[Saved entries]
________________________

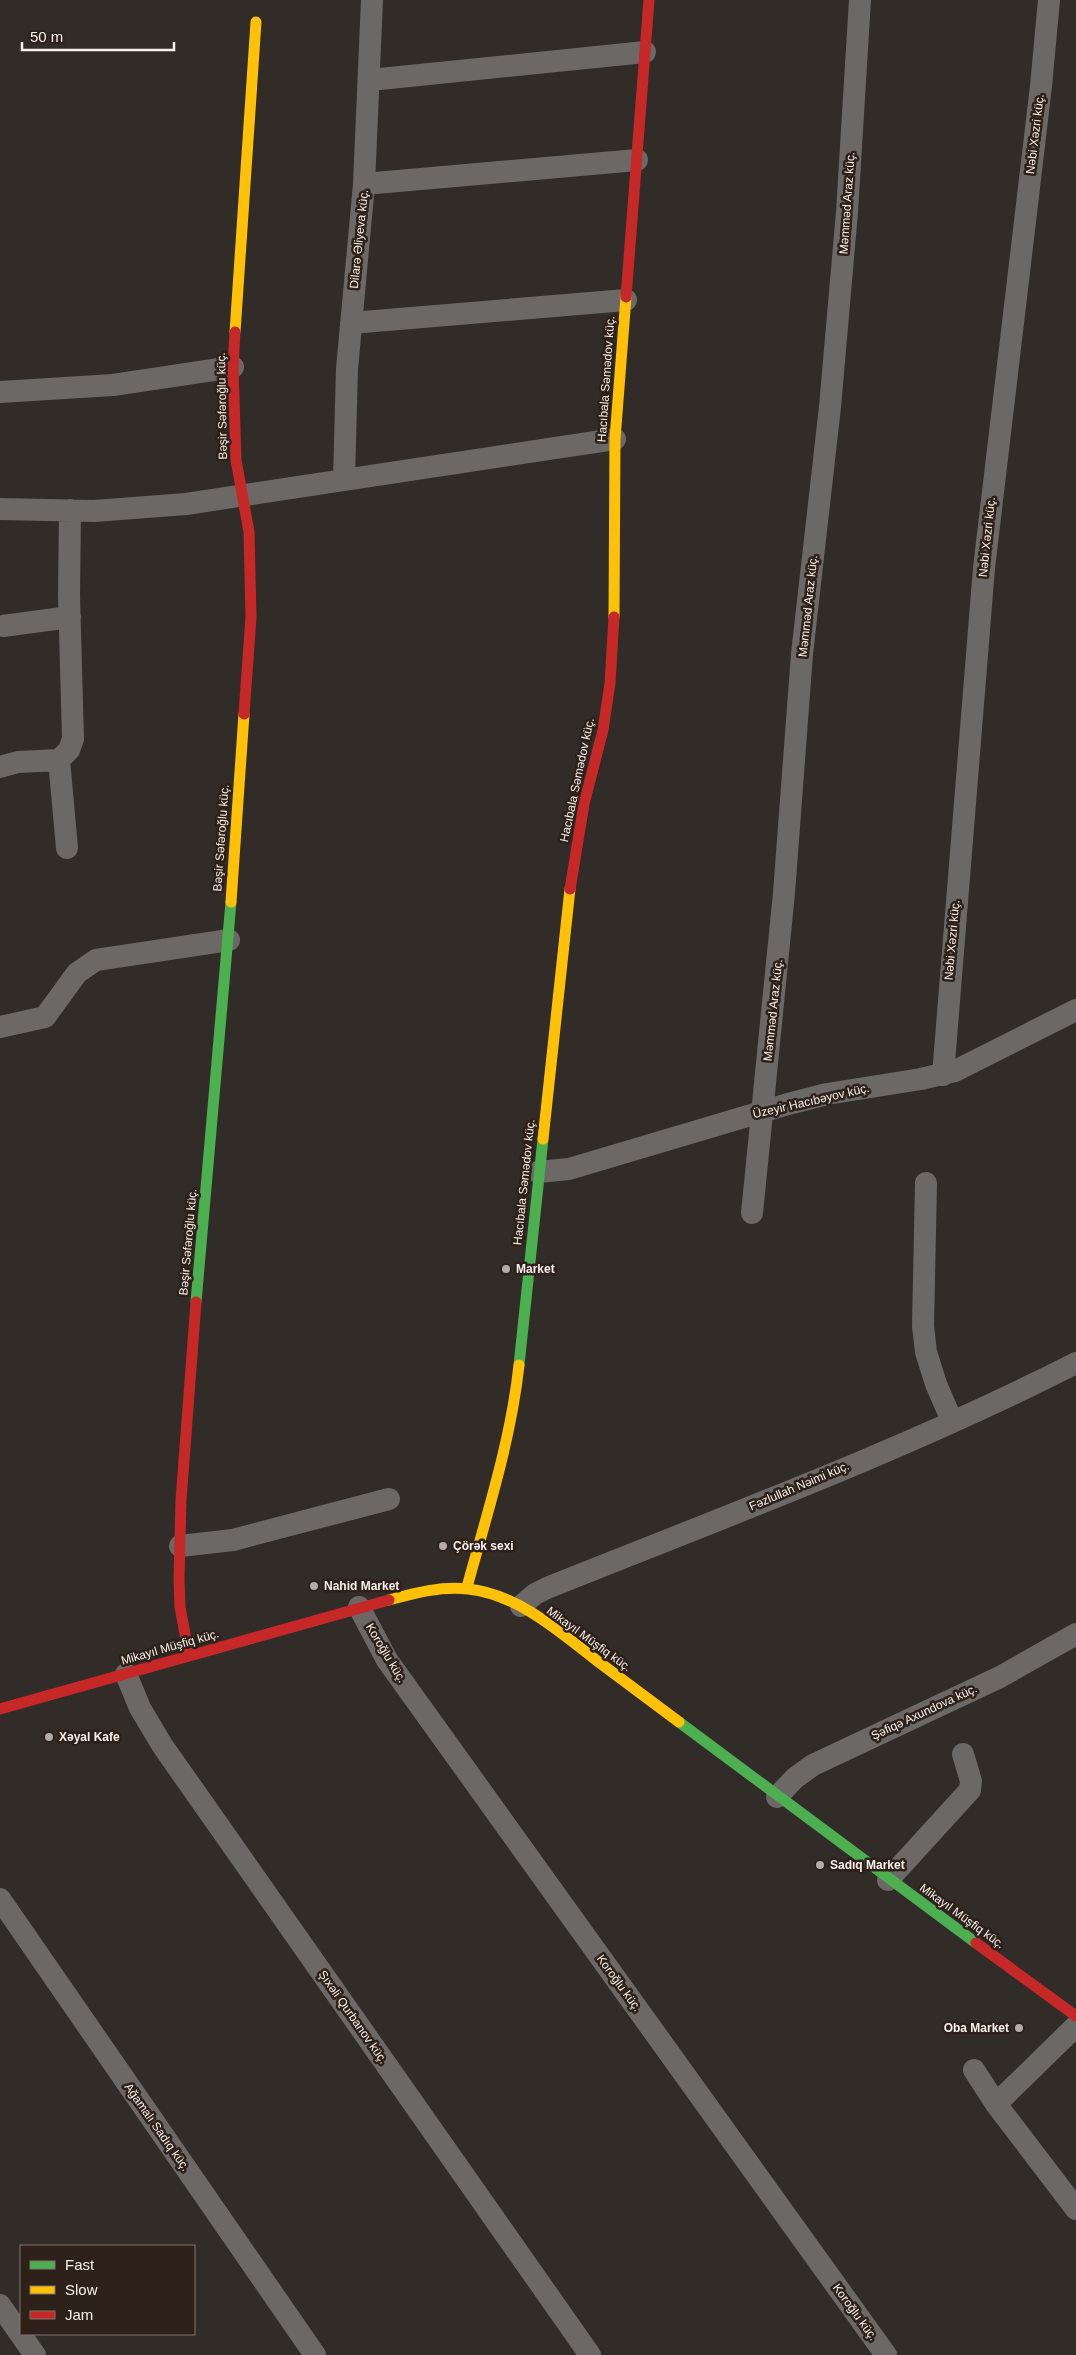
<svg xmlns="http://www.w3.org/2000/svg" width="1076" height="2355" font-family="Helvetica,sans-serif">
  <style>
    .lines { fill: none; stroke-linecap: round; stroke-linejoin: round }
    .street { stroke: #6b6866; stroke-width: 22 }
    .fast { stroke: #4caf50; stroke-width: 11 }
    .slow { stroke: #ffc107; stroke-width: 11 }
    .jam { stroke: #c62828; stroke-width: 11 }
    .poi-dot { fill: #b3aba7; stroke: #2d211a; stroke-width: 2 }
    .labels { text-anchor: middle; dominant-baseline: central; stroke-width: 5; stroke-linejoin: round; paint-order: stroke }
    .street-label { font-size: 12px; fill: #f8f0eb; stroke: #2d211a }
    .poi-label { font-size: 12px; font-weight: bold; fill: #f8f0eb; stroke: #2d211a; text-anchor: start }
  </style>
  <rect width="100%" height="100%" fill="#322c28"/>
  <g class="lines">
    <path class="street" d="M370,80l275,-28
      M364,184l273,-24
      M351,323l275,-23
      M0,392l113,-7 120,-18
      M344,479l3,-110 17,-185 8,-184
      M0,509l94,2 92,-7 429,-65
      M3,626l67,-9
      M59,760l8,88
      M0,767l18,-5 41,-2 10,-10 4,-11 -4,-144 1,-85
      M0,1027l45,-10 32,-44 19,-13 133,-20
      M943,1075l41,-507 57,-482 8,-86
      M538,1172l31,-3 219,-65 39,-10 94,-15 34,-8 121,-61
      M926,1183l-3,143 3,26 10,32 16,37
      M752,1213l32,-320 18,-239 28,-247 17,-195 13,-212
      M180,1546l53,-6 156,-41
      M521,1606l14,-12 12,-6c177,-71 358,-138 529,-225
      M359,1607l28,53 499,695
      M126,1674l14,34 22,37 428,610
      M777,1797l18,-19 18,-13 187,-88 76,-43
      M888,1880l82,-90 1,-9 -8,-27
      M0,1899l315,456
      M1076,2026l-80,78 80,105
      M974,2070l22,34
      M0,2305l35,50"/>
    <path class="fast" d="M196,1302l35,-400
      M519,1365l24,-226
      M679,1722l297,221"/>
    <path class="slow" d="M235,332l21,-310
      M614,617l1,-178 11,-142
      M231,902l13,-188
      M543,1139l27,-250
      M467,1587c20,-73 44,-147 52,-222
      M389,1600c26,-7 51,-14 79,-11 49,5 91,42 128,71 28,21 55,41 83,62"/>
    <path class="jam" d="M626,297l23,-297
      M235,332l-2,35 3,93 13,72 2,85 -7,97
      M570,889l14,-85 19,-74 7,-47 4,-66
      M189,1656l-9,-49 -1,-28 2,-79 15,-198
      M0,1709l389,-109
      M976,1943l100,73"/>
  </g>
  <g class="poi-dot">
    <circle cx="506" cy="1269" r="5"/>
    <circle cx="443" cy="1546" r="5"/>
    <circle cx="314" cy="1586" r="5"/>
    <circle cx="49" cy="1737" r="5"/>
    <circle cx="820" cy="1865" r="5"/>
    <circle cx="1019" cy="2028" r="5"/>
  </g>
  <g class="labels">
    <g class="street-label">
      <text transform="translate(1035 134) rotate(-83)">Nəbi Xəzri küç.</text>
      <text transform="translate(847 203) rotate(-86)">Məmməd Araz küç.</text>
      <text transform="translate(359 239) rotate(-84)">Dilarə Əliyeva küç.</text>
      <text transform="translate(606 379) rotate(-86)">Hacıbala Səmədov küç.</text>
      <text transform="translate(222 406) rotate(-91)">Bəşir Səfəroğlu küç.</text>
      <text transform="translate(987 537) rotate(-84)">Nəbi Xəzri küç.</text>
      <text transform="translate(808 606) rotate(-84)">Məmməd Araz küç.</text>
      <text transform="translate(577 780) rotate(-78)">Hacıbala Səmədov küç.</text>
      <text transform="translate(221 838) rotate(-86)">Bəşir Səfəroğlu küç.</text>
      <text transform="translate(952 940) rotate(-85)">Nəbi Xəzri küç.</text>
      <text transform="translate(773 1010) rotate(-84)">Məmməd Araz küç.</text>
      <text transform="translate(811 1101) rotate(-13)">Üzeyir Hacıbəyov küç.</text>
      <text transform="translate(524 1182) rotate(-84)">Hacıbala Səmədov küç.</text>
      <text transform="translate(188 1242) rotate(-85)">Bəşir Səfəroğlu küç.</text>
      <text transform="translate(799 1486) rotate(-23)">Fəzlullah Nəimi küç.</text>
      <text transform="translate(589 1639) rotate(36)">Mikayıl Müşfiq küç.</text>
      <text transform="translate(170 1647) rotate(-16)">Mikayıl Müşfiq küç.</text>
      <text transform="translate(386 1653) rotate(59)">Koroğlu küç.</text>
      <text transform="translate(924 1712) rotate(-25)">Şəfiqə Axundova küç.</text>
      <text transform="translate(962 1916) rotate(36)">Mikayıl Müşfiq küç.</text>
      <text transform="translate(619 1983) rotate(54)">Koroğlu küç.</text>
      <text transform="translate(353 2017) rotate(55)">Şıxəli Qurbanov küç.</text>
      <text transform="translate(157 2127) rotate(55)">Ağamalı Sadıq küç.</text>
      <text transform="translate(855 2312) rotate(54)">Koroğlu küç.</text>
    </g>
    <g class="poi-label">
      <text x="516" y="1269">Market</text>
      <text x="453" y="1546">Çörək sexi</text>
      <text x="324" y="1586">Nahid Market</text>
      <text x="59" y="1737">Xəyal Kafe</text>
      <text x="830" y="1865">Sadıq Market</text>
      <text x="1009" y="2028" text-anchor="end">Oba Market</text>
    </g>
  </g>
  <rect x="20" y="2245" width="175" height="90" fill="#2d211a" stroke="#7e746e"/>
  <rect x="30" y="2261" width="25" height="8" fill="#4caf50" stroke="#7e746e"/>
  <text x="65" y="2270" font-size="15" fill="#f8f0eb">Fast</text>
  <rect x="30" y="2286" width="25" height="8" fill="#ffc107" stroke="#7e746e"/>
  <text x="65" y="2295" font-size="15" fill="#f8f0eb">Slow</text>
  <rect x="30" y="2311" width="25" height="8" fill="#c62828" stroke="#7e746e"/>
  <text x="65" y="2320" font-size="15" fill="#f8f0eb">Jam</text>
  <path d="M22 42v8h152v-8" fill="none" stroke="#f8f0eb" stroke-width="2.5"/>
  <text x="30" y="42" font-size="15" fill="#f8f0eb" stroke="#2d211a" stroke-width="4" paint-order="stroke">50 m</text>
</svg>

________________________

What's needed is an exact copy of every entry, minus the pictures.

<svg xmlns="http://www.w3.org/2000/svg" width="1076" height="2355" font-family="Helvetica,sans-serif">
  <style>
    .lines { fill: none; stroke-linecap: round; stroke-linejoin: round }
    .street { stroke: #6b6866; stroke-width: 22 }
    .fast { stroke: #4caf50; stroke-width: 11 }
    .slow { stroke: #ffc107; stroke-width: 11 }
    .jam { stroke: #c62828; stroke-width: 11 }
    .poi-dot { fill: #b3aba7; stroke: #2d211a; stroke-width: 2 }
    .labels { text-anchor: middle; dominant-baseline: central; stroke-width: 5; stroke-linejoin: round; paint-order: stroke }
    .street-label { font-size: 12px; fill: #f8f0eb; stroke: #2d211a }
    .poi-label { font-size: 12px; font-weight: bold; fill: #f8f0eb; stroke: #2d211a; text-anchor: start }
  </style>
  <rect width="100%" height="100%" fill="#322c28"/>
  <g class="lines">
    <path class="street" d="M370,80l275,-28
      M364,184l273,-24
      M351,323l275,-23
      M0,392l113,-7 120,-18
      M344,479l3,-110 17,-185 8,-184
      M0,509l94,2 92,-7 429,-65
      M3,626l67,-9
      M59,760l8,88
      M0,767l18,-5 41,-2 10,-10 4,-11 -4,-144 1,-85
      M0,1027l45,-10 32,-44 19,-13 133,-20
      M943,1075l41,-507 57,-482 8,-86
      M538,1172l31,-3 219,-65 39,-10 94,-15 34,-8 121,-61
      M926,1183l-3,143 3,26 10,32 16,37
      M752,1213l32,-320 18,-239 28,-247 17,-195 13,-212
      M180,1546l53,-6 156,-41
      M521,1606l14,-12 12,-6c177,-71 358,-138 529,-225
      M359,1607l28,53 499,695
      M126,1674l14,34 22,37 428,610
      M777,1797l18,-19 18,-13 187,-88 76,-43
      M888,1880l82,-90 1,-9 -8,-27
      M0,1899l315,456
      M1076,2026l-80,78 80,105
      M974,2070l22,34
      M0,2305l35,50"/>
    <path class="fast" d="M196,1302l35,-400
      M519,1365l24,-226
      M679,1722l297,221"/>
    <path class="slow" d="M235,332l21,-310
      M614,617l1,-178 11,-142
      M231,902l13,-188
      M543,1139l27,-250
      M467,1587c20,-73 44,-147 52,-222
      M389,1600c26,-7 51,-14 79,-11 49,5 91,42 128,71 28,21 55,41 83,62"/>
    <path class="jam" d="M626,297l23,-297
      M235,332l-2,35 3,93 13,72 2,85 -7,97
      M570,889l14,-85 19,-74 7,-47 4,-66
      M189,1656l-9,-49 -1,-28 2,-79 15,-198
      M0,1709l389,-109
      M976,1943l100,73"/>
  </g>
  <g class="poi-dot">
    <circle cx="506" cy="1269" r="5"/>
    <circle cx="443" cy="1546" r="5"/>
    <circle cx="314" cy="1586" r="5"/>
    <circle cx="49" cy="1737" r="5"/>
    <circle cx="820" cy="1865" r="5"/>
    <circle cx="1019" cy="2028" r="5"/>
  </g>
  <g class="labels">
    <g class="street-label">
      <text transform="translate(1035 134) rotate(-83)">Nəbi Xəzri küç.</text>
      <text transform="translate(847 203) rotate(-86)">Məmməd Araz küç.</text>
      <text transform="translate(359 239) rotate(-84)">Dilarə Əliyeva küç.</text>
      <text transform="translate(606 379) rotate(-86)">Hacıbala Səmədov küç.</text>
      <text transform="translate(222 406) rotate(-91)">Bəşir Səfəroğlu küç.</text>
      <text transform="translate(987 537) rotate(-84)">Nəbi Xəzri küç.</text>
      <text transform="translate(808 606) rotate(-84)">Məmməd Araz küç.</text>
      <text transform="translate(577 780) rotate(-78)">Hacıbala Səmədov küç.</text>
      <text transform="translate(221 838) rotate(-86)">Bəşir Səfəroğlu küç.</text>
      <text transform="translate(952 940) rotate(-85)">Nəbi Xəzri küç.</text>
      <text transform="translate(773 1010) rotate(-84)">Məmməd Araz küç.</text>
      <text transform="translate(811 1101) rotate(-13)">Üzeyir Hacıbəyov küç.</text>
      <text transform="translate(524 1182) rotate(-84)">Hacıbala Səmədov küç.</text>
      <text transform="translate(188 1242) rotate(-85)">Bəşir Səfəroğlu küç.</text>
      <text transform="translate(799 1486) rotate(-23)">Fəzlullah Nəimi küç.</text>
      <text transform="translate(589 1639) rotate(36)">Mikayıl Müşfiq küç.</text>
      <text transform="translate(170 1647) rotate(-16)">Mikayıl Müşfiq küç.</text>
      <text transform="translate(386 1653) rotate(59)">Koroğlu küç.</text>
      <text transform="translate(924 1712) rotate(-25)">Şəfiqə Axundova küç.</text>
      <text transform="translate(962 1916) rotate(36)">Mikayıl Müşfiq küç.</text>
      <text transform="translate(619 1983) rotate(54)">Koroğlu küç.</text>
      <text transform="translate(353 2017) rotate(55)">Şıxəli Qurbanov küç.</text>
      <text transform="translate(157 2127) rotate(55)">Ağamalı Sadıq küç.</text>
      <text transform="translate(855 2312) rotate(54)">Koroğlu küç.</text>
    </g>
    <g class="poi-label">
      <text x="516" y="1269">Market</text>
      <text x="453" y="1546">Çörək sexi</text>
      <text x="324" y="1586">Nahid Market</text>
      <text x="59" y="1737">Xəyal Kafe</text>
      <text x="830" y="1865">Sadıq Market</text>
      <text x="1009" y="2028" text-anchor="end">Oba Market</text>
    </g>
  </g>
  <rect x="20" y="2245" width="175" height="90" fill="#2d211a" stroke="#7e746e"/>
  <rect x="30" y="2261" width="25" height="8" fill="#4caf50" stroke="#7e746e"/>
  <text x="65" y="2270" font-size="15" fill="#f8f0eb">Fast</text>
  <rect x="30" y="2286" width="25" height="8" fill="#ffc107" stroke="#7e746e"/>
  <text x="65" y="2295" font-size="15" fill="#f8f0eb">Slow</text>
  <rect x="30" y="2311" width="25" height="8" fill="#c62828" stroke="#7e746e"/>
  <text x="65" y="2320" font-size="15" fill="#f8f0eb">Jam</text>
  <path d="M22 42v8h152v-8" fill="none" stroke="#f8f0eb" stroke-width="2.5"/>
  <text x="30" y="42" font-size="15" fill="#f8f0eb" stroke="#2d211a" stroke-width="4" paint-order="stroke">50 m</text>
</svg>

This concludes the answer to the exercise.